__Texto fornecido__:
============================================================

São negócios envolvendo peças raríssimas e escassas, que estão no topo da cadeia de um mercado que, na verdade, é movimentado todos os dias e que tem atraído muito mais gente.

Mercado secundário

Sendo um mercado exclusivo, as compras nem sempre vão ser na loja em si. Assim, o mercado secundário é extremamente movimentado, sendo comum a compra de relógios de conhecidos ou em marketplaces ou até mesmo Instagram.

Em plataformas como a Chrono24, donos de relógio negociam peças que possuem mais liquidez e, em alguns casos, funcionam como reserva de valor.

Em plataformas de markeplace, relógios de marcas de luxo são negociados entre colecionadores de vários países. Preços vão dos milhares às dezenas de milhões.
Em plataformas de markeplace, relógios de marcas de luxo são negociados entre colecionadores de vários países. Preços vão dos milhares às dezenas de milhões. (Crédito:Reprodução/Chrono24)

============================================================

__Dados registrados__:

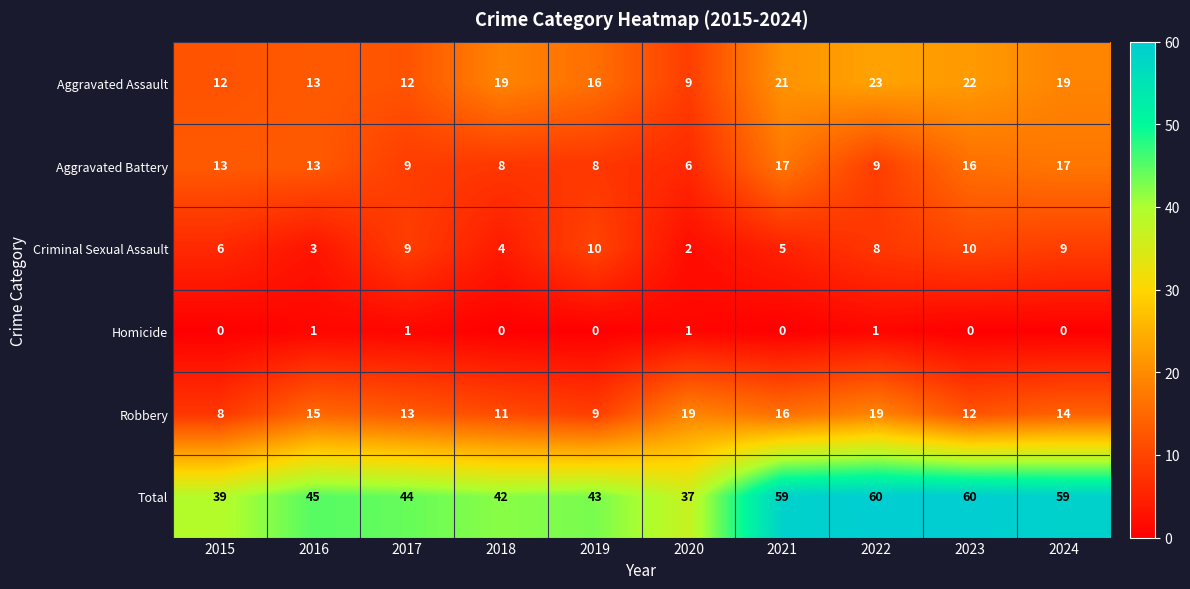

How many series are shown in this chart?

6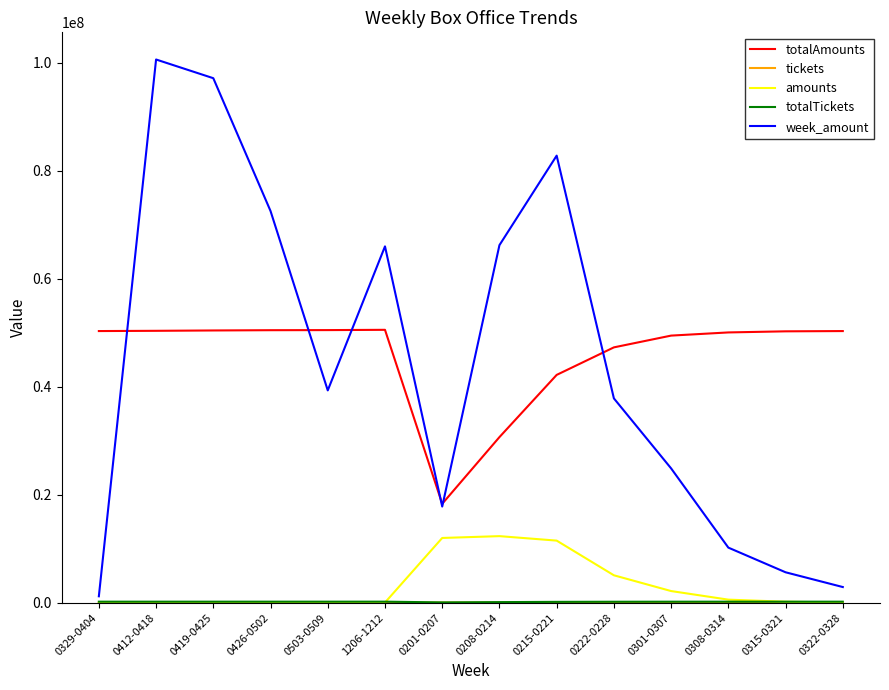

True or false: amounts and totalAmounts intersect in this chart.

False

============================================================

__Tarefa 1__:
Reproduza o trecho do texto sobre relógios de luxo entre "Sendo um mercado" e "reserva de valor.", inclusive, renomeando "Instagram" para "Facebook".
__Tarefa 2__:
Leve adiante o texto sobre o mercado de relógios de luxo, começando logo depois da última frase.

__Resposta 1__:
Sendo um mercado exclusivo, as compras nem sempre vão ser na loja em si. Assim, o mercado secundário é extremamente movimentado, sendo comum a compra de relógios de conhecidos ou em marketplaces ou até mesmo Facebook.

Em plataformas como a Chrono24, donos de relógio negociam peças que possuem mais liquidez e, em alguns casos, funcionam como reserva de valor.

__Resposta 2__:
Dentre os modelos de relógios que mais se valorizaram em 2024 estão, por exemplo, peças como o Rolex Oyster Perpetual Turquoise Celebration. O modelo tem um preço sugerido pela fabricante na casa dos US$ 7,1 mil, contudo a valorização fez com que ele fosse negociado no mercado secundário a US$ 18,8 mil.

Na mesma toada, o Audemars Piguet Royal Oak Double Balance Wheel Openworked é negociado a cerca de US$ 275 mil, acima dos US$ 109 mil sugeridos pela fabricante – representando uma valorização de mais de 150%.

No mesmo ano, outras peças em específico também tiveram valorização de 100% ou próximo disso – Patek Philippe Aquanaut, Patek Philippe Nautilus, Rolex Daytona Branco, A. Lange & Söhne Odysseus e Rolex Yacht-Master 42.

Relógio é hobby, mas pode ser investimento

Especialistas – tanto em investimentos quanto em alta relojoaria – são uníssonos em citar que comprar relógio não é visto como um investimento, mas pode render lucros, a depender de como o comprador se comporta.

Na esmagadora maioria das vezes, o comprador compra uma peça para tê-la na coleção, para uso pessoal e para outros fins que não financeiros – diferentemente de quem compra ativos em bolsa, renda fixa ou títulos, cujo fim é prioritária o lucro.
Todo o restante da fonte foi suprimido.